Le « Système La Hittte » propose les améliorations suivantes :

  • introduction du canon rayé;
  • le calibre est désormais exprimé en kilogramme et non plus en livre;
  • les canons de 4 rayé modèle 1858, de 8 rayé (rayé en 1869 et dérivé du canon de 12 de Gribeauval) et de 12 rayé modèle 1853 (dit « canon de l’Empereur ») remplacent toutes les pièces de campagne. L’obusier de 6 pouces et le mortier de 10 pouces sont déclassés et remplacés par des obusiers de 12 rayé et de 24 rayé pour le siège des places. Les pièces de places et de côtes sont conservées après avoir été rayées;
  • un canon de montagne de 4 modèle 1859;
  • l’emploi de l’obus plein (rare et réservé au tir contre les obstacles très résistants), de l’obus creux, de l’obus à balles et de la boîte à mitraille.

Ce système emploie l’obus oblong (parfois appelé obus Tamisier) comprenant des ailettes en zinc (ou cupules) prenant les rayures lors du chargement de la pièce par la bouche. Cet obus dispose de charge d’éclatement de poudre noire dont la mise à feu est provoquée par une fusée à deux ou à trois durées (ou gammes de distance). Les fines rayures du canon obligent l’obus à tourner sur lui-même lors du coup de départ. Cette rotation lui permet d’acquérir une vitesse initiale beaucoup plus grande, stabilisant ainsi sa trajectoire. La portée et la  précision du canon s’en trouve améliorées (3.000 mètres) et la dispersion des coups est moindre. Par contre, l’armée prussienne dispose déjà d’un canon rayé se chargeant par la culasse et d’une fusée réglable à volonté.

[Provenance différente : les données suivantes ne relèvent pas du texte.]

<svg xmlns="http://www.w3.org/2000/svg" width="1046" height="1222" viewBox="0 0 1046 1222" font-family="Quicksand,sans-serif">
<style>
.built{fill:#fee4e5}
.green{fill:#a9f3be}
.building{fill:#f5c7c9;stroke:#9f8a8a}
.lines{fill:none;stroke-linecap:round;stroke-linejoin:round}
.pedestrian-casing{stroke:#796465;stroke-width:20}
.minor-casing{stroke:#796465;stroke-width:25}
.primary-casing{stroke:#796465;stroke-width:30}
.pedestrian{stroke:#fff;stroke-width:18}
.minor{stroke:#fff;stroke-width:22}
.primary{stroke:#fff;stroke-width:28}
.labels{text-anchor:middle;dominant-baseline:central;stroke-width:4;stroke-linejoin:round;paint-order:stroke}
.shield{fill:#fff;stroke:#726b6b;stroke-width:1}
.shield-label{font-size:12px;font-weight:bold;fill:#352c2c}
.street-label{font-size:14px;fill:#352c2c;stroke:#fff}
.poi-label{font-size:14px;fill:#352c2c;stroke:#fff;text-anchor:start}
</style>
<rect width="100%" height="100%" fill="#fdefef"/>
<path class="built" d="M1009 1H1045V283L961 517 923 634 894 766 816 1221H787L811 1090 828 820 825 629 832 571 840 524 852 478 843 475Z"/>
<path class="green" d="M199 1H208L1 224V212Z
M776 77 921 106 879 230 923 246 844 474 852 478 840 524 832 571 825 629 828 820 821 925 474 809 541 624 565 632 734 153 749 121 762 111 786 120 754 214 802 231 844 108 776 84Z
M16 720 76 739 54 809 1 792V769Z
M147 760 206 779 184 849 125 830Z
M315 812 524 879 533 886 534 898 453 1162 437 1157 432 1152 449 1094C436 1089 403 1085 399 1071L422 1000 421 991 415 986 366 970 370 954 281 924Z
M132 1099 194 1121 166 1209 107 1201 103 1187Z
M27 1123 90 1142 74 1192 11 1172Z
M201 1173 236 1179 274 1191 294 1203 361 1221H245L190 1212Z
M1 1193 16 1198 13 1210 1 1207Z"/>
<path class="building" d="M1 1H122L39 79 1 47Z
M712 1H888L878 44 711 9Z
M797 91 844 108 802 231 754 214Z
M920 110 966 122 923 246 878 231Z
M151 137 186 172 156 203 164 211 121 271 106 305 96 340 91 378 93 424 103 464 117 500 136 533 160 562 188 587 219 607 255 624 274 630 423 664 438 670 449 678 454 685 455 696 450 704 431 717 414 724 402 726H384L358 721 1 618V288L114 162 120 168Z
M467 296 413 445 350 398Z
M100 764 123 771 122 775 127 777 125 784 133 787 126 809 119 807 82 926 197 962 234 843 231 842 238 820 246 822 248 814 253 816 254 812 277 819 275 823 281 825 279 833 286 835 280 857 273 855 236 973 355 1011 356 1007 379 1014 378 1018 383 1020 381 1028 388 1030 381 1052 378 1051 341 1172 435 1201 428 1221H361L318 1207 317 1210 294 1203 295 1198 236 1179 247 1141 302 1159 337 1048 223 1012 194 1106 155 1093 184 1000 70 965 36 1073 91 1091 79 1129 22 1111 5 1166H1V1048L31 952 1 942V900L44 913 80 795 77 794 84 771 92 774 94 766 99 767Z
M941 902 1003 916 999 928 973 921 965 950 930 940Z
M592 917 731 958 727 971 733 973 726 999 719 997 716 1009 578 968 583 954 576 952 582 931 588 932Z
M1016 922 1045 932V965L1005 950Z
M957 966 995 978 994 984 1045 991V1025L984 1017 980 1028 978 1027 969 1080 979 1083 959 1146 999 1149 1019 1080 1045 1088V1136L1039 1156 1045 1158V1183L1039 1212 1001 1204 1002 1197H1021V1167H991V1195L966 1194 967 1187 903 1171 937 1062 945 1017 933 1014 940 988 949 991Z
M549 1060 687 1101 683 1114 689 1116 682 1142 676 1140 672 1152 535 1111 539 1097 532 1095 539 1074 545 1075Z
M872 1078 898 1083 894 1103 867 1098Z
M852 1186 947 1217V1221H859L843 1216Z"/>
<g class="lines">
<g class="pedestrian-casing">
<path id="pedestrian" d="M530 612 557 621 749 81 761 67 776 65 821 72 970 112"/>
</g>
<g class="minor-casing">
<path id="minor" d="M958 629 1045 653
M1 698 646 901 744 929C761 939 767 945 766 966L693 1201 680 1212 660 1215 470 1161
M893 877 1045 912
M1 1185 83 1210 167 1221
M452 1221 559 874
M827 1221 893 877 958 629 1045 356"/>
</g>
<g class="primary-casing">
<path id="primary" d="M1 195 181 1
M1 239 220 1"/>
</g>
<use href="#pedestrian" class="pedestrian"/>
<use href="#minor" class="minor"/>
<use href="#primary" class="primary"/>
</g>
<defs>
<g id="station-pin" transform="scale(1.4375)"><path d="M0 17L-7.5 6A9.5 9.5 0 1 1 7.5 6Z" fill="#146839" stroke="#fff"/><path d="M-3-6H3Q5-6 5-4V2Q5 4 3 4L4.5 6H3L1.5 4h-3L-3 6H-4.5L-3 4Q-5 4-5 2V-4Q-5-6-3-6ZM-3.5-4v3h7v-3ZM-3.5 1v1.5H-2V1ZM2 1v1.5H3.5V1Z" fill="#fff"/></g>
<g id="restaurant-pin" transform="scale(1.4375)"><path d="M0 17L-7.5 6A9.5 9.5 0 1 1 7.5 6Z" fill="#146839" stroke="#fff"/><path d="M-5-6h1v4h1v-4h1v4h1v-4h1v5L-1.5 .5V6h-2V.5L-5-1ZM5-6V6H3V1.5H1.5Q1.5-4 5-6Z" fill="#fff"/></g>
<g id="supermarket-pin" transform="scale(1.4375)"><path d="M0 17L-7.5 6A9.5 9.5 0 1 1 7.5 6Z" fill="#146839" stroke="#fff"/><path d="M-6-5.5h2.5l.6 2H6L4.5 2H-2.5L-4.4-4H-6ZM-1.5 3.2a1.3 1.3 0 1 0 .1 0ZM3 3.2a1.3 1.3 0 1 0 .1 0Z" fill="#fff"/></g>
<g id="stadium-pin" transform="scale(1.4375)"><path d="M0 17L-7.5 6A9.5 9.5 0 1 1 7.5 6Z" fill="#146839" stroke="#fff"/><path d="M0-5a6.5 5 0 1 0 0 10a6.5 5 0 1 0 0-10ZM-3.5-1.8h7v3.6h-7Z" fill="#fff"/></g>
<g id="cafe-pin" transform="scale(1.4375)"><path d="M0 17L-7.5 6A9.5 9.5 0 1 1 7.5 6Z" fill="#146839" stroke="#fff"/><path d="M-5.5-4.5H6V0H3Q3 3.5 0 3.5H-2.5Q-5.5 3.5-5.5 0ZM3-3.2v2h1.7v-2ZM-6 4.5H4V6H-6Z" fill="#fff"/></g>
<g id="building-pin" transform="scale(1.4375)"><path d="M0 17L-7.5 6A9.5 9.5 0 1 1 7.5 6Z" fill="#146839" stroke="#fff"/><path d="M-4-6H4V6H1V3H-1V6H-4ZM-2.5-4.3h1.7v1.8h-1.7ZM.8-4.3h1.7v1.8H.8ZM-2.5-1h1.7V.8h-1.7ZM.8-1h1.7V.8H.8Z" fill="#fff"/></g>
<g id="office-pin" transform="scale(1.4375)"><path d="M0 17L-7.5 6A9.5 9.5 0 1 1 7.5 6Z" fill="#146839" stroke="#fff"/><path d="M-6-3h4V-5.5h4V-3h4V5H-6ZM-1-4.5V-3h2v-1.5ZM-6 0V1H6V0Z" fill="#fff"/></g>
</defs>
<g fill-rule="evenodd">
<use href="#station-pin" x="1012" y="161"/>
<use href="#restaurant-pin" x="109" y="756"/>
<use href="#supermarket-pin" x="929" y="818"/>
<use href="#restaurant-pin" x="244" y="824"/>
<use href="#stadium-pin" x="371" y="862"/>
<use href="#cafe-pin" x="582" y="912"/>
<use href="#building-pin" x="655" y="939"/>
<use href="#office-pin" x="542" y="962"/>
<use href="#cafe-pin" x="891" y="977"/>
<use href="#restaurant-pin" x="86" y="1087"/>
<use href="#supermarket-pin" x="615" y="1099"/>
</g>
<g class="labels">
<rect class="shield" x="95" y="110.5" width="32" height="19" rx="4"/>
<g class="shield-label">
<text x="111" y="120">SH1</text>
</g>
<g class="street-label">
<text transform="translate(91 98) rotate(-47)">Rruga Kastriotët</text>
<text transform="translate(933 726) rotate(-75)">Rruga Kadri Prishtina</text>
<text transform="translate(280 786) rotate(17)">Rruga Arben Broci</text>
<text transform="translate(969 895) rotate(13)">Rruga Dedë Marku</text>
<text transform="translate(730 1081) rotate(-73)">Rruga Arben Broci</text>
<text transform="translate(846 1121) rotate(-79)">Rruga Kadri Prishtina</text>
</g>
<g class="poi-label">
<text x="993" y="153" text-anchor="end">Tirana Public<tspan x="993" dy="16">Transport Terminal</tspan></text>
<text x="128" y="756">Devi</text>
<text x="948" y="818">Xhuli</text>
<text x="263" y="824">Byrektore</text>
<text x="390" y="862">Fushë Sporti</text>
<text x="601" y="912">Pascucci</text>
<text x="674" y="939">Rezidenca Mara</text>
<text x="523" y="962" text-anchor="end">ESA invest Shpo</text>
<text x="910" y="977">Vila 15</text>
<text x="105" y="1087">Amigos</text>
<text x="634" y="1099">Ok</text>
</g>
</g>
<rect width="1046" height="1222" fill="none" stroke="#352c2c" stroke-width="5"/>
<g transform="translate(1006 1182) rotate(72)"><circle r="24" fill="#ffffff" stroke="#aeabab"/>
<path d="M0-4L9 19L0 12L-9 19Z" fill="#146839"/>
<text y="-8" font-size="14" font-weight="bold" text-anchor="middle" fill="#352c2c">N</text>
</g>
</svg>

Ce système tombe en désuétude dès 1870 avec les travaux de Jean-Baptsite Verchère de Reffye et le développement du chargement des canons par la culasse.

Les projectiles des pièces se chargeant par la bouche

Obus ordinaire : projectile de forme cylindro-ogivale (après 1874) muni à sa partie supérieure d’une ouverture cylindrique taraudée et destinée à recevoir la fusée percutante de type Desmaret (1859) ou Tardy (1860) (mécanisme de mise à feu de la charge propulsive). Sur les parois extérieures se trouvent des couronnes d’ailettes en zinc (le nombre est fonction du calibre). Ces ailettes s’insèrent dans les rayures du canon. Ces obus sont creux et remplis de poudre, dont l’éclatement projette de vingt à trente éclats. Il est peint en noir ou brun-noir.

Obus à balles ou obus « à la Shrapnell » : projectile renfermant cent cinquante balles (pour un obus de 12) d’ancien fusil d’infanterie de 16 mm. Les billes sont bloquées par du sable et du souffre fondu. La charge est juste suffisante pour briser l’obus. Il présente une partie cylindrique et sa partie ogivale terminée, en forme de goulot de bouteille, pour pouvoir le distinguer de l’obus ordinaire. Les fusées percutantes sont les mêmes que celles de l’obus ordinaire. Elles sont réglées pour exploser en l’air, un peu avant l’objectif. Les balles ainsi libérées forment une gerbe efficace contre les troupes sur cinquante à deux cents mètres. Il est peint en rouge minium.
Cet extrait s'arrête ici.